Material for this exercise –
-- Opening Marker --
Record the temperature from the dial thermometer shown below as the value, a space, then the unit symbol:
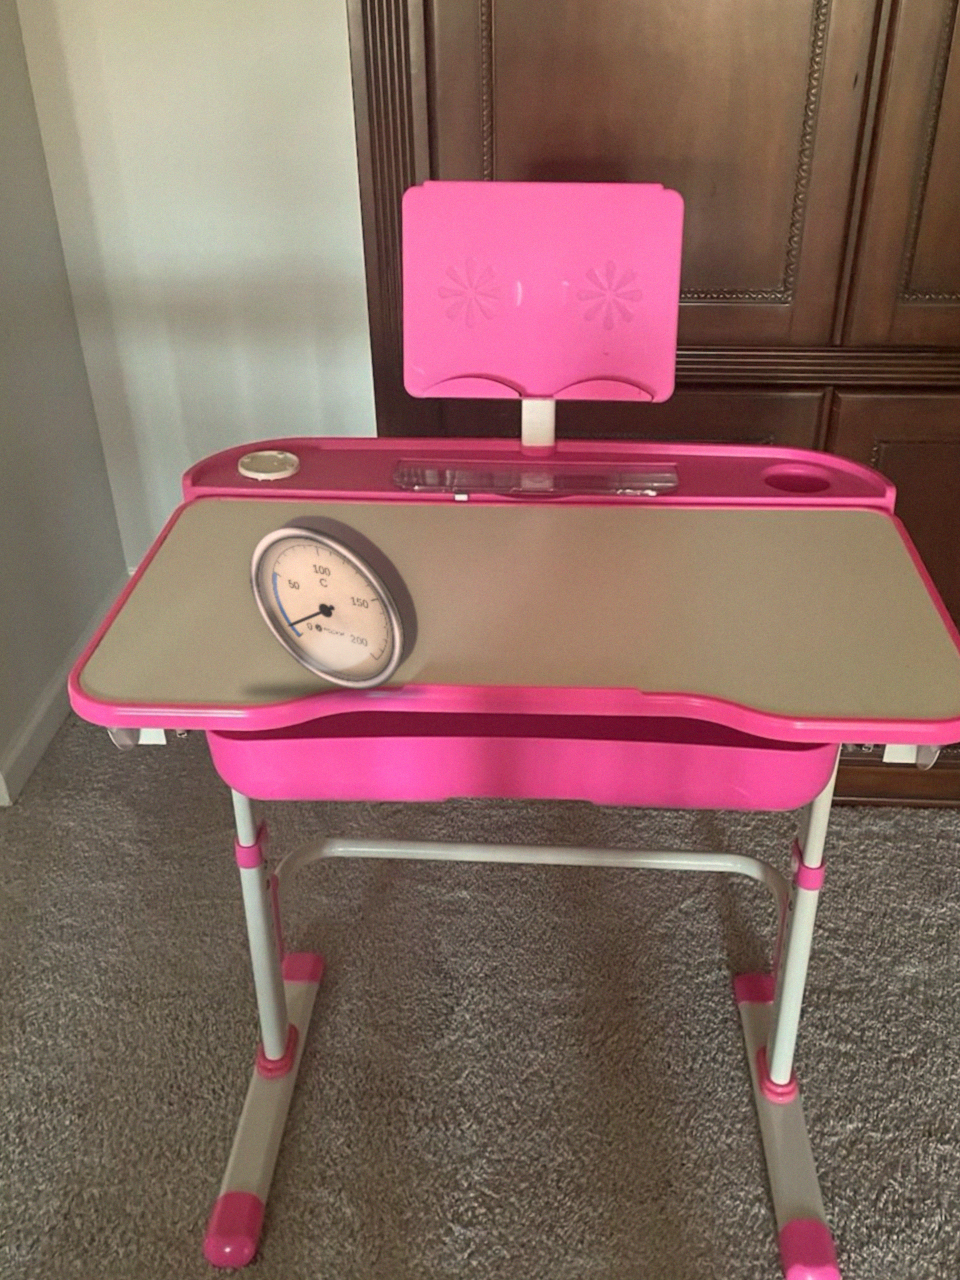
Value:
-- Closing Marker --
-- Opening Marker --
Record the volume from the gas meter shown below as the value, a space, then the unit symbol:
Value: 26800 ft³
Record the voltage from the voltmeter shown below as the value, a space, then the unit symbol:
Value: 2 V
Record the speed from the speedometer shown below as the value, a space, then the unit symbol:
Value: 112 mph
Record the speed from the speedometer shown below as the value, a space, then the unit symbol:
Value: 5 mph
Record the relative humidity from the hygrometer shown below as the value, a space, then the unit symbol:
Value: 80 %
-- Closing Marker --
-- Opening Marker --
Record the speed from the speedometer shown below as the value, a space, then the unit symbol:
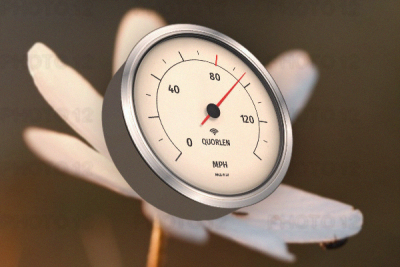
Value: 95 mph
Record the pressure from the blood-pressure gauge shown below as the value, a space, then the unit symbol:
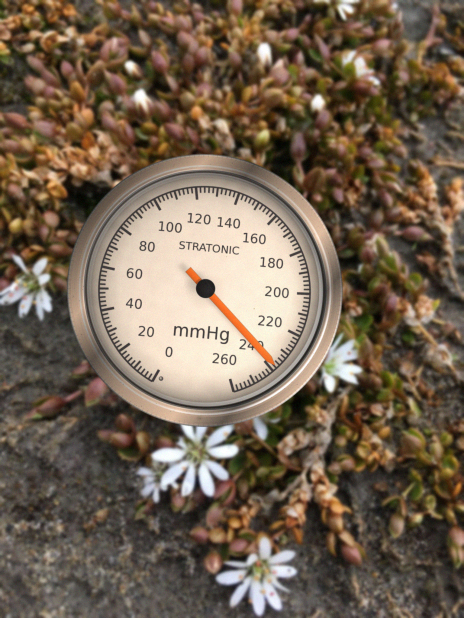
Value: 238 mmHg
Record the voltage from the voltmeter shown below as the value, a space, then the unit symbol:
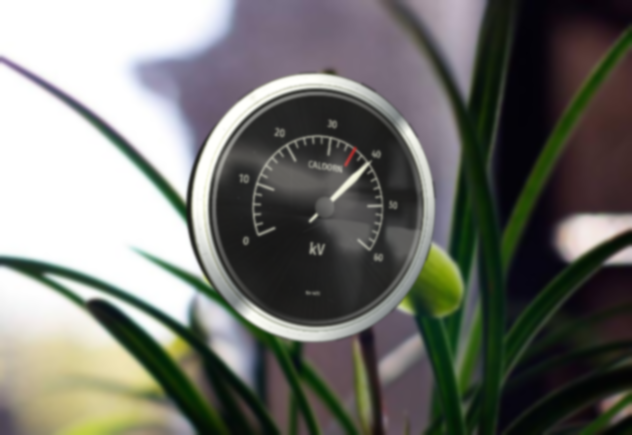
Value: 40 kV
-- Closing Marker --
Activity –
Please lay out the data from the line with "Record the pressure" to the line with "Value: 40 kV", both included, as a Markdown table with the columns Row and Data line, skipping any blank lines. Leave the pictures out of the table.

Solution to this problem –
| Row | Data line |
|---|---|
| 1 | Record the pressure from the blood-pressure gauge shown below as the value, a space, then the unit symbol: |
| 2 | Value: 238 mmHg |
| 3 | Record the voltage from the voltmeter shown below as the value, a space, then the unit symbol: |
| 4 | Value: 40 kV |